Questions on Config-Sync between mates in HA Group and Replication

rdesoju
rdesoju Member Posts: 66

Hi,
It appears that when config-sync is enabled in a HA-Group and Replication mates, it is provisioning additional MessageVPN and Queues. I have a few questions on the same:

  1. As it is provisioning the additional VPN and queues, does it mean config-sync between mates in a HA-Group and Replication Group is asynchronous?
  2. If it is Asynchronous, how durable it is when one of the node/site crashes and fails over to other node/site?
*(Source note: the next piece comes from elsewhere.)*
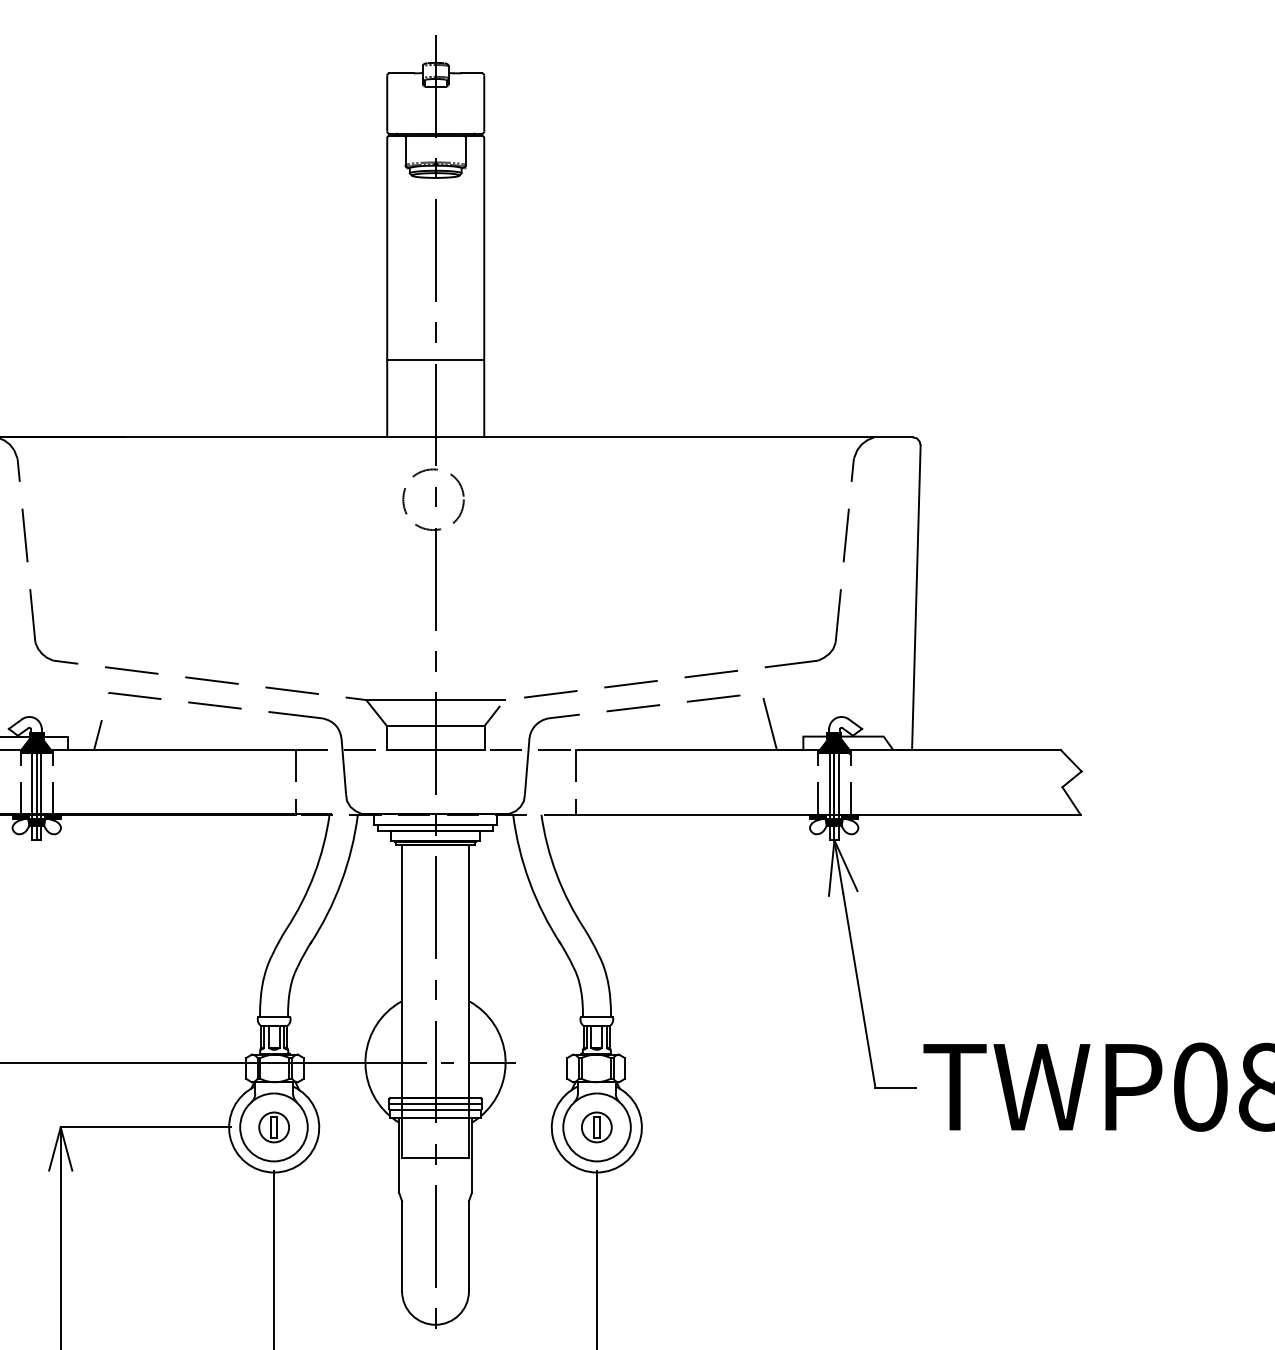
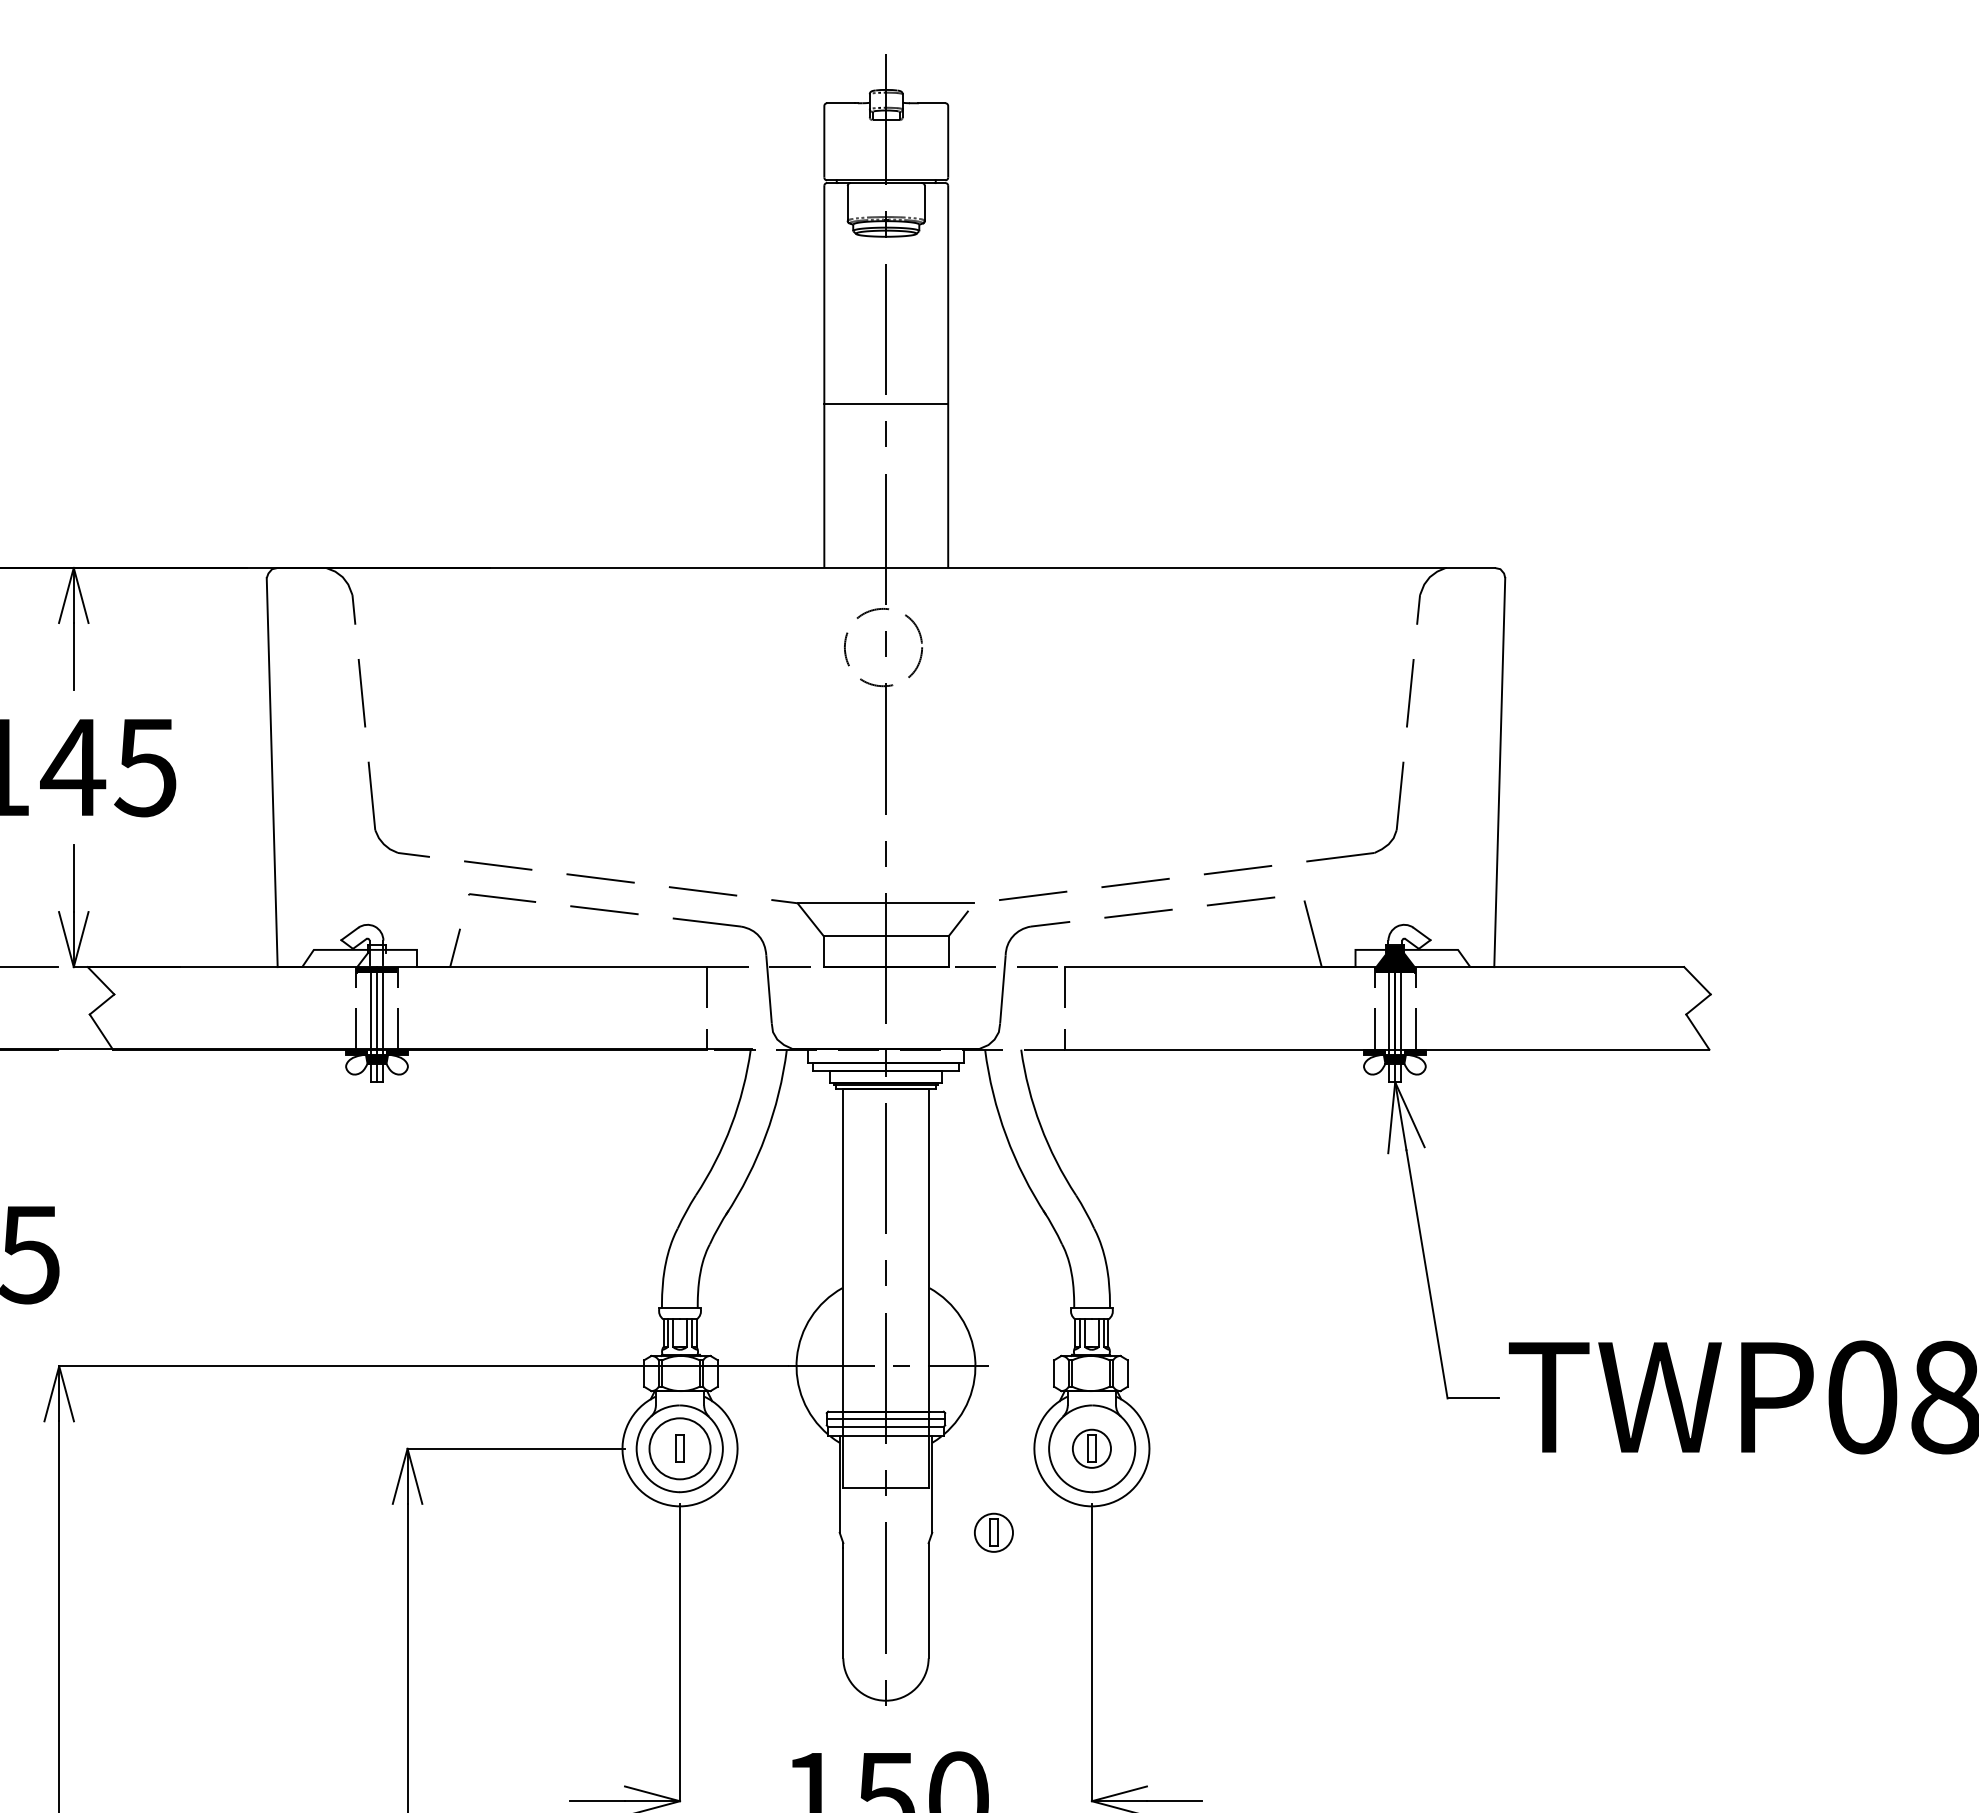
line: (435, 360) -> (886, 404), moved
fill: (36, 741) -> (376, 956), removed
circle: (273, 1127) -> (679, 1448), size x1.6
part: (519, 1192) -> (993, 1532), added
Should we expect a message loss ?
  3. If it is synchronous, does it acknowledge only when message is persisted on other node/site?
  4. Is it Storage layer replication? or Network layer replication?

Thanks,
Raghu

Tagged:

Best Answer

Answers

  • rdesoju
    rdesoju Member Posts: 66

    It appears that mate-link service is responsible for syncing up message queues on both nodes in a HA group.
    Does it sync up the other node asynchronously or synchronously? is it storage layer replication? or network layer?
    Please clarify.
    Thanks,
    Raghu

  • TomF
    TomF Member, Employee Posts: 406 Solace Employee

    @raghu the synchronisation across a mate link has to be synchronous, otherwise you will end up with windows during which message loss can occur. This is why we recommend you keep the brokers close to each other, since performance can be adversely affected by long mate link round trip times. We will only acknowledge the producer once the message has been persisted on both the backup and primary.
    We do not use storage layer replication, which is a bad solution to this problem since the backup broker would have to load the entire storage volume on fail over. We replicate on a per-message basis.

  • rdesoju
    rdesoju Member Posts: 66

    Hi @TomF
    Thanks for your insights on it. During my test on the failover behavior, I have simulated a disk space issue on secondary while primary is active, in which case secondary's spool cannot grow with primary when slow consumer is the scenario. Primary is able to continue processing independently and at this time when Primary is failed purposefully, Secondary did not take over the activity as it is already out of sync with primary (my best guess).
    Could you please provide your insights in this situation?
    Is it honoring Durability vs availability?
    What would be possible out come in case same issue happens because of a network degradation between primary and secondary?
    What would be the role of monitoring node in this situation? Does it detect which one is current and help in decision making to make some node active?

    Thanks

  • rdesoju
    rdesoju Member Posts: 66

    Another question is, since mate-link is synchronous, what happens if mate-link is down? does it detect and stop syncing with other nodes? If yes, how does it determine mate-link is down? does it take help of monitoring node in this case?